Proposed changes to the Yukon’s mining acts will require prospectors to notify the government before working their claims.
Yukon launched a consultation on the proposal Monday.
The changes come from a December 2012 Yukon Court of Appeal decision that found that the asserted aboriginal rights of the Ross River Dena Council are infringed upon by allowing free staking and the working of mineral claims without notification or consultation within the unsettled First Nation’s traditional territory.
The Yukon government disagrees that free staking can infringe upon the rights of First Nations, and has applied for leave to appeal that part of the court’s decision to the Supreme Court of Canada.
However, it has accepted that allowing Class 1 mineral exploration to proceed on claims could in some cases infringe on the rights of both settled and unsettled First Nations, and has agreed to make amendments to the rules accordingly.
“Our primary concern, of course, is fulfilling our obligation to meet the court declaration we accepted, and to do so by December 27 of this year as per our legal obligations,” said Mining Minister Brad Cathers at a press conference Monday.
The proposed regulatory changes will affect all mining exploration across the Yukon, despite the fact that the court ruling was specific to the Quartz Mining Act and to the Ross River Dena Council.
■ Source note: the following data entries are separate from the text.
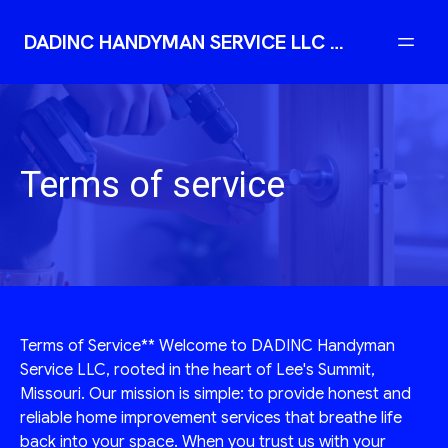
DADINC HANDYMAN SERVICE LLC | Reliable Professional Handyman
Terms of service
Terms of Service** Welcome to DADINC Handyman
Service LLC, rooted in the heart of Lee's Summit,
Missouri. Our mission is simple: to provide honest and
reliable home improvement services that breathe life
back into your space. When you trust us with your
“Though the placer act is not a subject of the court decision, the provisions within it with regards to exploration activities are virtually identical to those within the Quartz Mining Act,” said Cathers.
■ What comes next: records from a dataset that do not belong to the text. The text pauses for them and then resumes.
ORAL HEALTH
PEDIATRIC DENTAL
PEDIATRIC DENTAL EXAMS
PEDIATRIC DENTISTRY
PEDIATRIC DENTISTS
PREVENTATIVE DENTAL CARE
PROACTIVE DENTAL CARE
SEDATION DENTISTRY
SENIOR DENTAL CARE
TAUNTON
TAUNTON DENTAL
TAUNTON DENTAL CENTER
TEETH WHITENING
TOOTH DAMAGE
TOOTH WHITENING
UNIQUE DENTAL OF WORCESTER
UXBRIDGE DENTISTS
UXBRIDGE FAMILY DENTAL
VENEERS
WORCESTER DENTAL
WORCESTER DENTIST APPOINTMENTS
Currently, anyone holding a mining claim can complete Class 1 activities without notifying the government or affected First Nations. That level of work includes clearing trees, building trails, digging up rock and even the use of explosives.
Class 1 activities include low-impact exploration programs that are limited to one year.
Higher classes of exploration activities require assessment through the Yukon Environmental and Socio-economic Assessment Board.
The proposed changes would require prospectors to notify the government about all Class 1 exploration activities they intend to complete on their claims.
The government would in turn notify any potentially affected First Nations of the proposal.
A public registry will list the date of entry, name of operator, location and duration of the exploration activity.
From that point, there would be 25 days for the government to either deny the activities, request modifications, require payment of a security, or determine if an extension is required.
There would be no formal approval, and any projects where the government has not intervened after 25 days would be deemed approved as proposed.
Consultation with and accommodation of the First Nation will be required in cases where the proposed activities might affect its treaty rights or asserted rights.
These could include the right to hunt and fish, or in the case of settled First Nations, surface rights on Category B settlement lands.
The government has also proposed giving the Mines minister the power to designate special areas of concern where additional operating conditions might apply to exploration activities.
An example could be limiting access to certain areas during the lambing or calving season when disturbance to wildlife is a concern.
More information about the proposed changes is available at www.emr.gov.yk.ca/mining.
The government will accept comments on the proposed changes until July 31.